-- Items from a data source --
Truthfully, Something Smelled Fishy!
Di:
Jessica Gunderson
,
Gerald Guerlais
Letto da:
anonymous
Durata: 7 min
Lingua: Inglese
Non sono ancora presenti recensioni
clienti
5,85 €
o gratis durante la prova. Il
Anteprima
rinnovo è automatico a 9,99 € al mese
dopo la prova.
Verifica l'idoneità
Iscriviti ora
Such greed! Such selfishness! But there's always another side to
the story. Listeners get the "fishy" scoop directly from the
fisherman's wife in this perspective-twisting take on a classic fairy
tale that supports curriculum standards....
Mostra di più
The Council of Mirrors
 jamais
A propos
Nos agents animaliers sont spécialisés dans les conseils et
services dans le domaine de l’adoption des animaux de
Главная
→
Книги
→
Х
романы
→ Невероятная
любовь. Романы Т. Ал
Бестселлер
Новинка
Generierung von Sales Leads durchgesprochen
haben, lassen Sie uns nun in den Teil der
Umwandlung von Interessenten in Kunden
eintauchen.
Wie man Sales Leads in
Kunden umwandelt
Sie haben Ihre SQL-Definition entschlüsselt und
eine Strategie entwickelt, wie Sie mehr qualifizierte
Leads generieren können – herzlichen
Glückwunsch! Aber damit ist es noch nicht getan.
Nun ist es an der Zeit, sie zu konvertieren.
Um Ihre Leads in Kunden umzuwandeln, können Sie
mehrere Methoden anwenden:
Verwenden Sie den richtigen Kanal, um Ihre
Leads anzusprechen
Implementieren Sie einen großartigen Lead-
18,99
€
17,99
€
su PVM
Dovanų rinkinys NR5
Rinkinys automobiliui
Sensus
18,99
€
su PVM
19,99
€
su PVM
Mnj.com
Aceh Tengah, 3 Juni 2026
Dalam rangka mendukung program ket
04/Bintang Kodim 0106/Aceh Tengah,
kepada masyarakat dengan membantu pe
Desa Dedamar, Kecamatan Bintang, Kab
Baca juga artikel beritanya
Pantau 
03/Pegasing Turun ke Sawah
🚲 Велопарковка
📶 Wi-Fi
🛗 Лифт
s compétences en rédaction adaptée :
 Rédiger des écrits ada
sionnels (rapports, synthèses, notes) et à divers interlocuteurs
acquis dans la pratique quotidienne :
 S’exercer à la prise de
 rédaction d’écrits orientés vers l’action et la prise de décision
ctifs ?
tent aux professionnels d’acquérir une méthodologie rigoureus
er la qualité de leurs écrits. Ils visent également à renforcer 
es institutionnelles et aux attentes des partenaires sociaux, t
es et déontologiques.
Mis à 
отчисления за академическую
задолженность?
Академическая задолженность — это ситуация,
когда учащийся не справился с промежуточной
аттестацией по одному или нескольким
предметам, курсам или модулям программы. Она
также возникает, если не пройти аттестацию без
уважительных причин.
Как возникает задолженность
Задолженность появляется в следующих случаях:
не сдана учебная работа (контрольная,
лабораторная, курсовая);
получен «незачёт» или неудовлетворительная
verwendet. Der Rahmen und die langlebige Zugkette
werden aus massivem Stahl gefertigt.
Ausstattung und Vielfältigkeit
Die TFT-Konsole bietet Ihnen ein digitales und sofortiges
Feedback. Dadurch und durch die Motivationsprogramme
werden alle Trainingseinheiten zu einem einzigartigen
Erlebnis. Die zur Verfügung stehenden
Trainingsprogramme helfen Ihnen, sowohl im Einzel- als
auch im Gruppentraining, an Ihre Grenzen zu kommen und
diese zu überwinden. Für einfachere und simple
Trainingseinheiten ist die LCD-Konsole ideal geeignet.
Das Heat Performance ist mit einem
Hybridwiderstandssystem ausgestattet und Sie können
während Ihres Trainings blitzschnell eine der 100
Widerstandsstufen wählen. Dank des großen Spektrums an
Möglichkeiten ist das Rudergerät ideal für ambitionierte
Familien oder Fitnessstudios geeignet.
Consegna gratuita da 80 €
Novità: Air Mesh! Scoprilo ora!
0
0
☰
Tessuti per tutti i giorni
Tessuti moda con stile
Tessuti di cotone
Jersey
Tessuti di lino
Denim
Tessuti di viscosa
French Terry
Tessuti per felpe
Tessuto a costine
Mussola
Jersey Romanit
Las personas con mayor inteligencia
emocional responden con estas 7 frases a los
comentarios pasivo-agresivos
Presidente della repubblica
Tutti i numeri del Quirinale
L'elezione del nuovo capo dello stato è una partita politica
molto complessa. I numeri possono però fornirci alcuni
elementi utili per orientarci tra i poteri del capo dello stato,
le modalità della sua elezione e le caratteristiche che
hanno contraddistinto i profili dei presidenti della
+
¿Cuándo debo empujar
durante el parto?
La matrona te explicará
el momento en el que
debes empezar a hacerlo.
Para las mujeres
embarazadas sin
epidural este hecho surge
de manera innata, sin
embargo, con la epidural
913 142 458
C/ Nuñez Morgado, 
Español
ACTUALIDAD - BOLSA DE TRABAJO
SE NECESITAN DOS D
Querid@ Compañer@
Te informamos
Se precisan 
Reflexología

-- Action item --
Please repeat the material from its first line through the line containing "Kunden umwandelt", switching "Kunden" to "Käufer" and leaving everything else unchanged.

-- Written response --
Truthfully, Something Smelled Fishy!
Di:
Jessica Gunderson
,
Gerald Guerlais
Letto da:
anonymous
Durata: 7 min
Lingua: Inglese
Non sono ancora presenti recensioni
clienti
5,85 €
o gratis durante la prova. Il
Anteprima
rinnovo è automatico a 9,99 € al mese
dopo la prova.
Verifica l'idoneità
Iscriviti ora
Such greed! Such selfishness! But there's always another side to
the story. Listeners get the "fishy" scoop directly from the
fisherman's wife in this perspective-twisting take on a classic fairy
tale that supports curriculum standards....
Mostra di più
The Council of Mirrors
 jamais
A propos
Nos agents animaliers sont spécialisés dans les conseils et
services dans le domaine de l’adoption des animaux de
Главная
→
Книги
→
Х
романы
→ Невероятная
любовь. Романы Т. Ал
Бестселлер
Новинка
Generierung von Sales Leads durchgesprochen
haben, lassen Sie uns nun in den Teil der
Umwandlung von Interessenten in Käufer
eintauchen.
Wie man Sales Leads in
Käufer umwandelt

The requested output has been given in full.